Wann gilt der begünstigte Umsatzsteuersatz bei Abgabe von Speisen? Der BFH hat für eine Betriebskantine entschieden: Ein Unternehmer, der portionierte Mahlzeiten auf Mehrweggeschirr und -besteck ausgibt und dieses reinigt, erbringt eine sonstige Leistung, die dem Regelsteuersatz unterliegt - soweit nicht die in der Corona-Krise befristete Steuerermäßigung nach § 12 Abs. 2 Nr. 15 UStG greift.
Der Bundesfinanzhof (BFH) hat in seiner aktuellen Entscheidung vom 20.10.2021 (XI R 2/21) dazu Stellung genommen, ob die Abgabe portionierter Speisen verbunden mit der Reinigung des dazu eingesetzten Geschirrs und Bestecks der Regelbesteuerung bei der Umsatzsteuer unterliegt.
Sachverhalt im Besprechungsfall
Der Kläger K betreibt eine Betriebskantine bei der X-GmbH. K bot u.a. Speisen (Tellergerichte und Imbisse) an. Dazu gab er die Speisen auf Mehrweggeschirr mit Besteck aus und reinigte diese nach der Rückgabe.
Die X-GmbH überließ dem K Räume mit mehreren Bereichen „unentgeltlich“. Die Küche und der Ausgabebereich waren durch eine Ausgabetheke von einem weiteren Bereich mit Tischen und Sitzgelegenheiten (Aufenthaltsbereich) getrennt, der nicht nur zum Verzehr der bei dem K erworbenen Speisen diente, sondern auch der offizielle Pausenraum für die Mitarbeiter der X-GmbH war.
Mit dem Finanzamt entstand Streit darüber, ob der begünstigte Umsatzsteuersatz anzuwenden ist. Die nach erfolglosem Einspruch erhobene Klage war erfolgreich. Der BFH als Revisionsinstanz sah das aber anders.
Vorliegen einer Lieferung oder sonstigen Leistung
Die Lieferung bestimmter Lebensmittel unterliegt dem begünstigten Steuersatz, während die Erbringung von Restaurantleistungen in Zusammenhang mit solchen Lebensmitteln dem Regelsteuersatz unterfällt.
Ob bestimmte Umsätze Lieferungen von Gegenständen oder Dienstleistungen sind, richtet sich nach ihrem „Wesen“. Dieses ist im Rahmen einer Gesamtbetrachtung zu ermitteln. Dazu ist nicht nur die quantitative, sondern auch die qualitative Bedeutung der Dienstleistungselemente im Vergleich zu den Elementen der Lieferung zu bestimmen.
Restaurantumsätze enthalten eine Reihe von Komponenten, von denen nur ein Teil in der Lieferung von Nahrungsmitteln besteht, während die Dienstleistungen bei Weitem überwiegen.

VORHANDENES MATERIAL:

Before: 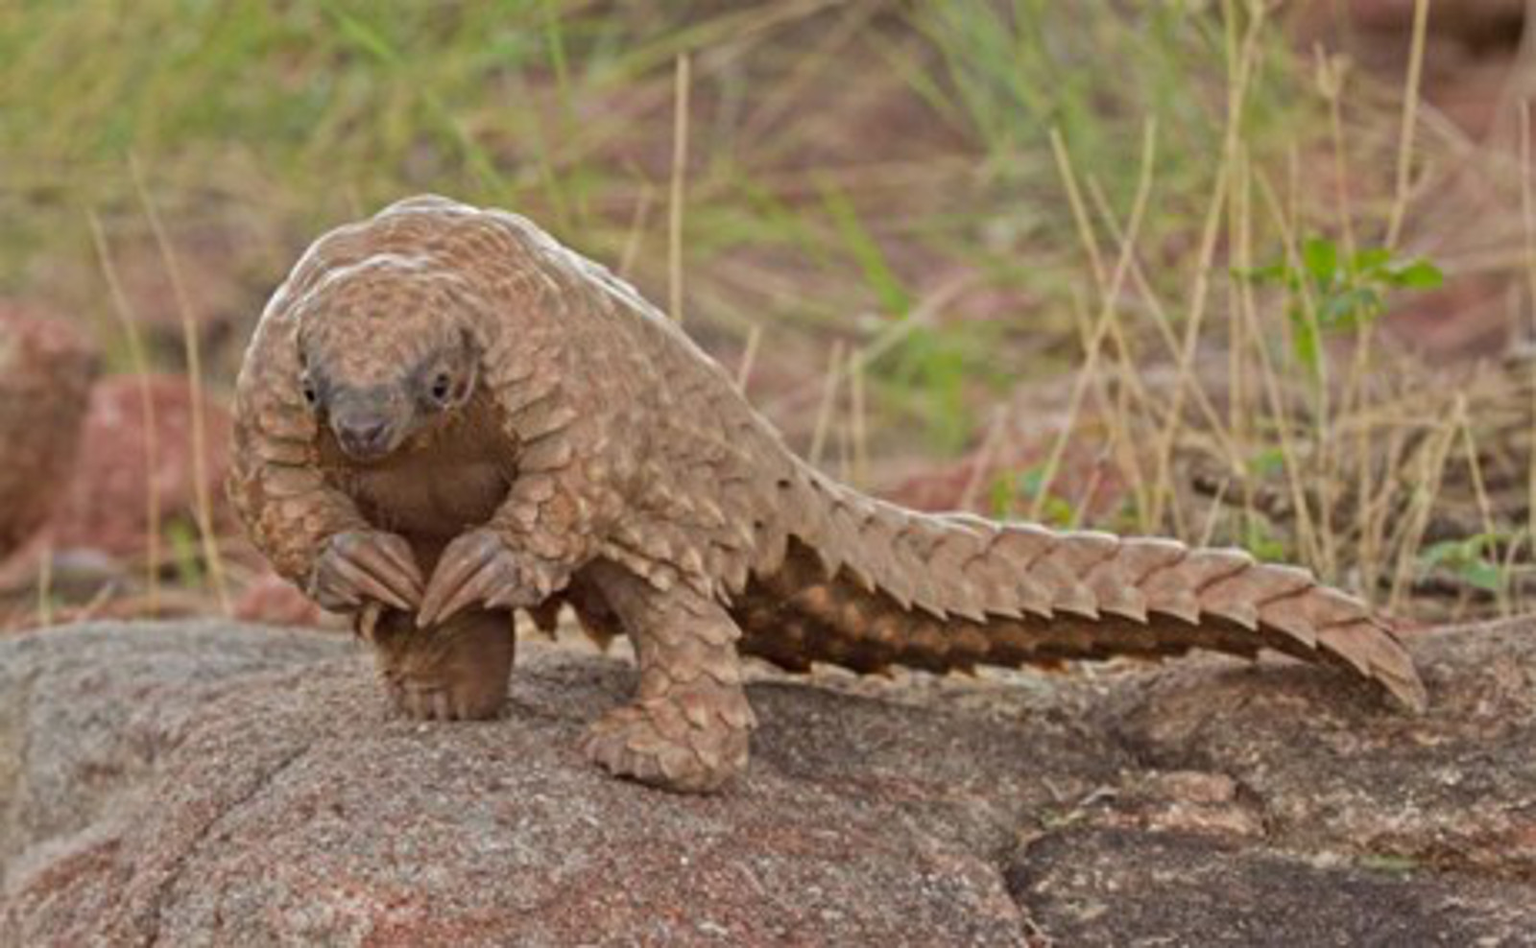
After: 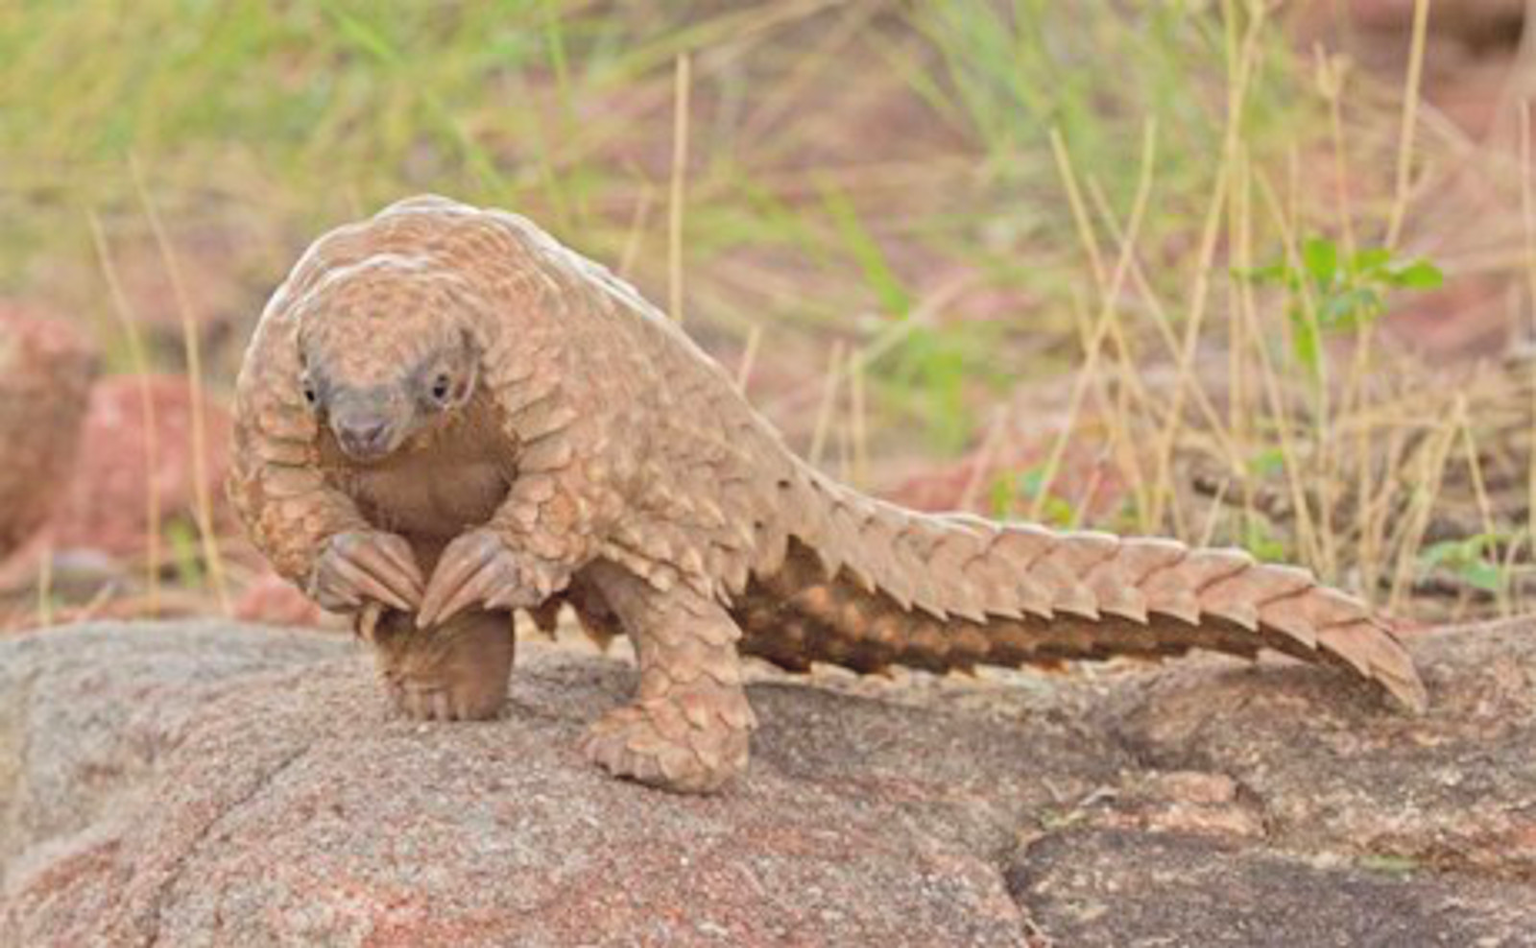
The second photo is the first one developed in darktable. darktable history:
contrast brightness saturation: contrast 0.101, brightness 0.292, saturation 0.15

DEINE AUFGABE: Gib aus dem Text zum Umsatzsteuersatz bei Speisen den Abschnitt von „Sachverhalt im Besprechungsfall“ bis „nach der Rückgabe.“ wörtlich wieder.

ERGEBNIS:
Sachverhalt im Besprechungsfall
Der Kläger K betreibt eine Betriebskantine bei der X-GmbH. K bot u.a. Speisen (Tellergerichte und Imbisse) an. Dazu gab er die Speisen auf Mehrweggeschirr mit Besteck aus und reinigte diese nach der Rückgabe.